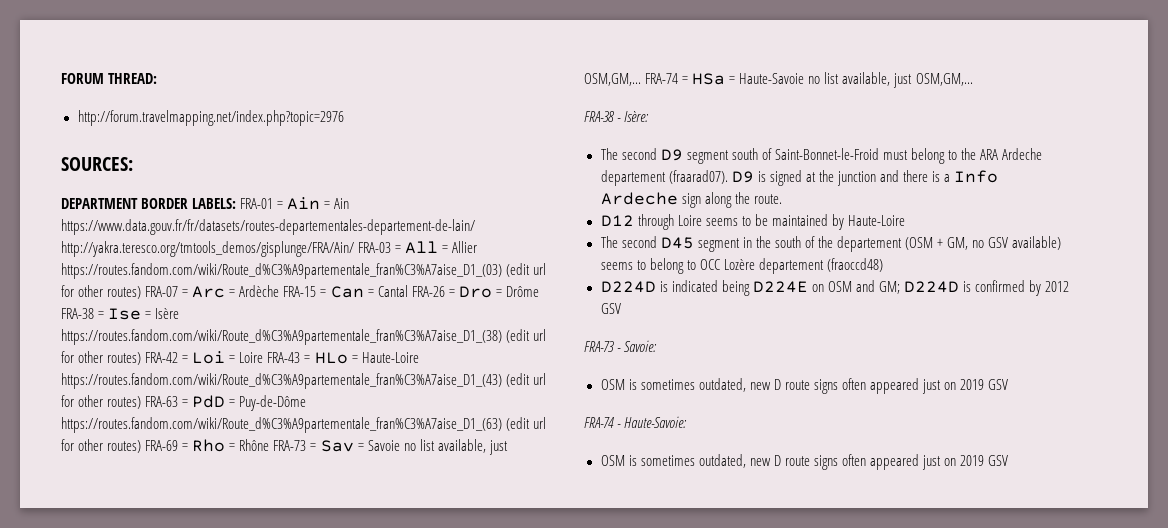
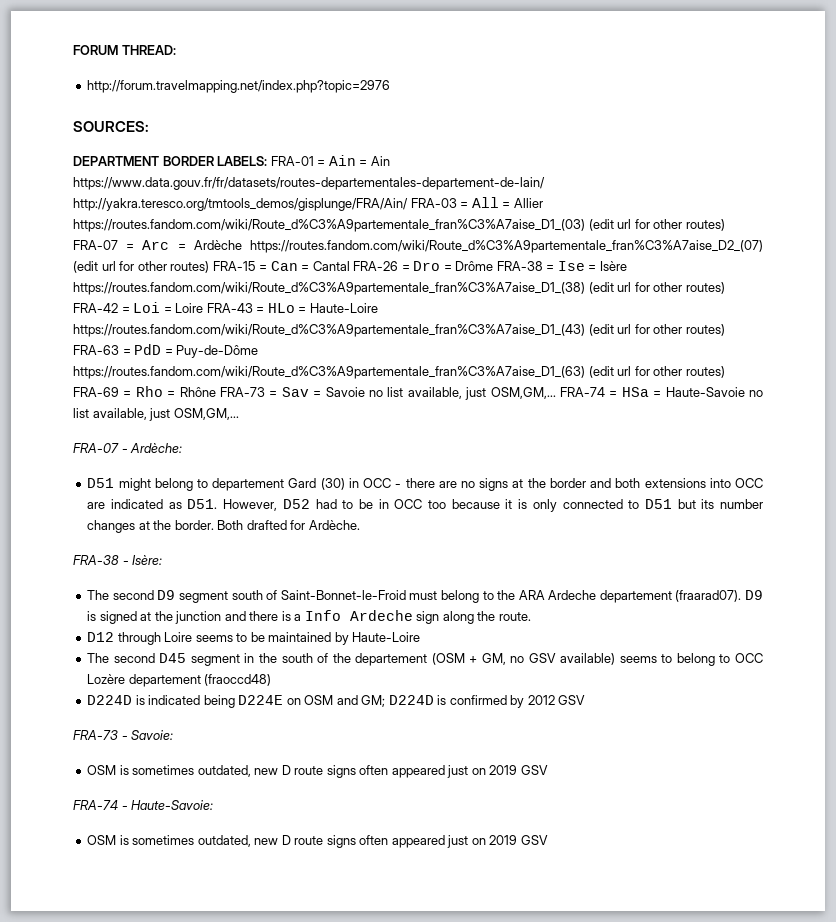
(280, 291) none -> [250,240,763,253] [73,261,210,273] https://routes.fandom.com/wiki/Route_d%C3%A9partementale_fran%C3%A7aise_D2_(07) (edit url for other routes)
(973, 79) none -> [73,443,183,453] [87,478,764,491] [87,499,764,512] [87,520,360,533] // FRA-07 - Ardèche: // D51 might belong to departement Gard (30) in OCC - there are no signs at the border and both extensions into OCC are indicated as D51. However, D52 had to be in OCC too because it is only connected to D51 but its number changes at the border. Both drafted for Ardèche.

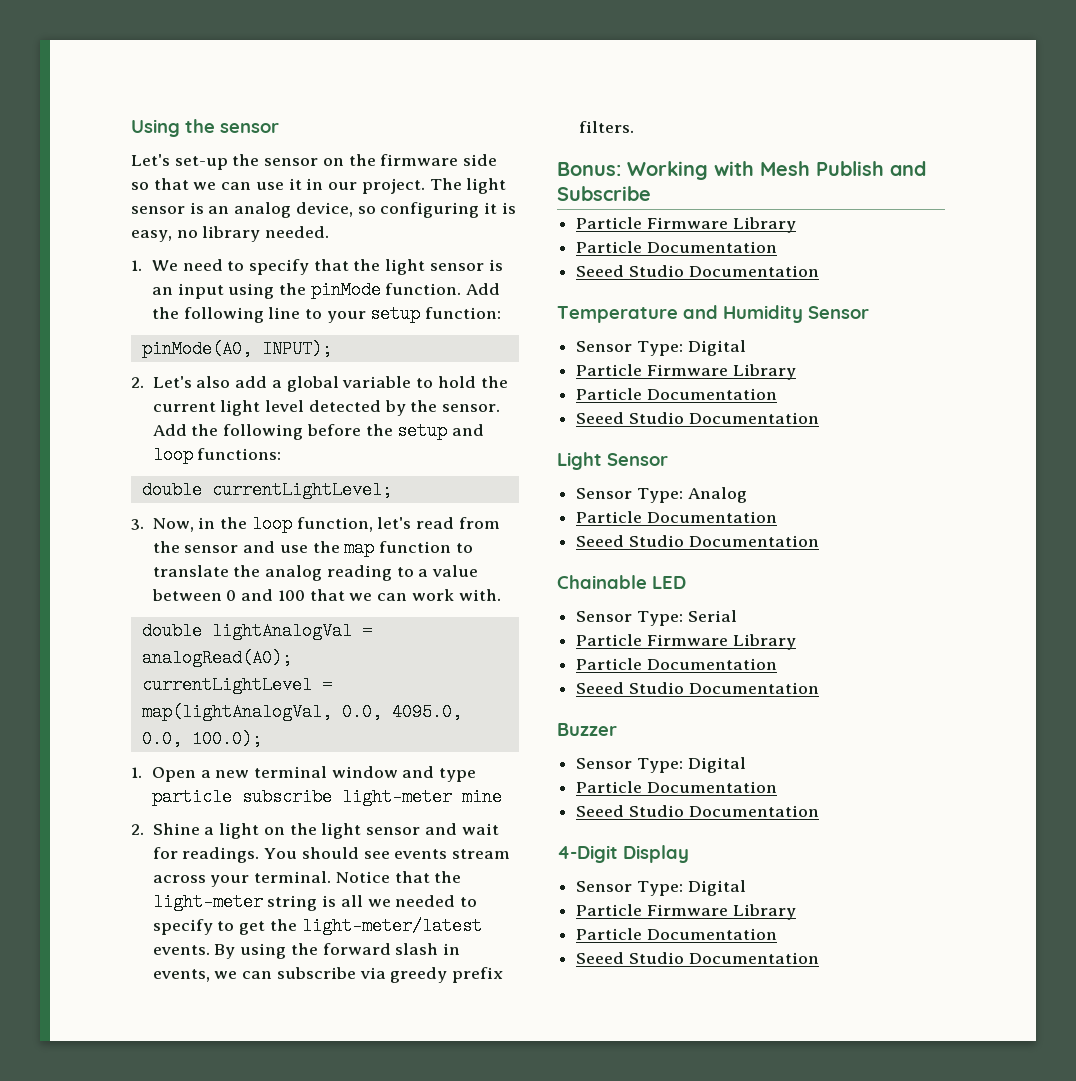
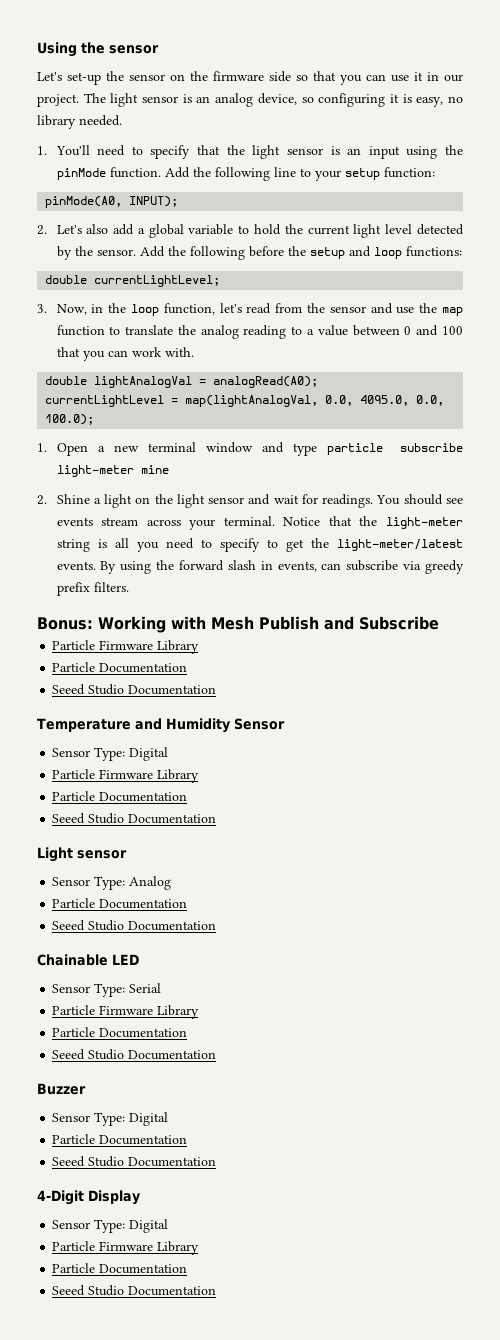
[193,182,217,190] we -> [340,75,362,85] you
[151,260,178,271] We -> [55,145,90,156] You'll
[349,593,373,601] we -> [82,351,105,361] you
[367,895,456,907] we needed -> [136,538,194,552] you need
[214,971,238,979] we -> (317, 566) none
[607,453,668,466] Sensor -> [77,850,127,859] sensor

_ _ _ _ _

**What is needed**
Reproduce the records exactly, starting with their first line and ending with the line that contains "[214,971,238,979] we -> (317, 566) none", though pictures should be dropped.

**Your response**
(280, 291) none -> [250,240,763,253] [73,261,210,273] https://routes.fandom.com/wiki/Route_d%C3%A9partementale_fran%C3%A7aise_D2_(07) (edit url for other routes)
(973, 79) none -> [73,443,183,453] [87,478,764,491] [87,499,764,512] [87,520,360,533] // FRA-07 - Ardèche: // D51 might belong to departement Gard (30) in OCC - there are no signs at the border and both extensions into OCC are indicated as D51. However, D52 had to be in OCC too because it is only connected to D51 but its number changes at the border. Both drafted for Ardèche.

[193,182,217,190] we -> [340,75,362,85] you
[151,260,178,271] We -> [55,145,90,156] You'll
[349,593,373,601] we -> [82,351,105,361] you
[367,895,456,907] we needed -> [136,538,194,552] you need
[214,971,238,979] we -> (317, 566) none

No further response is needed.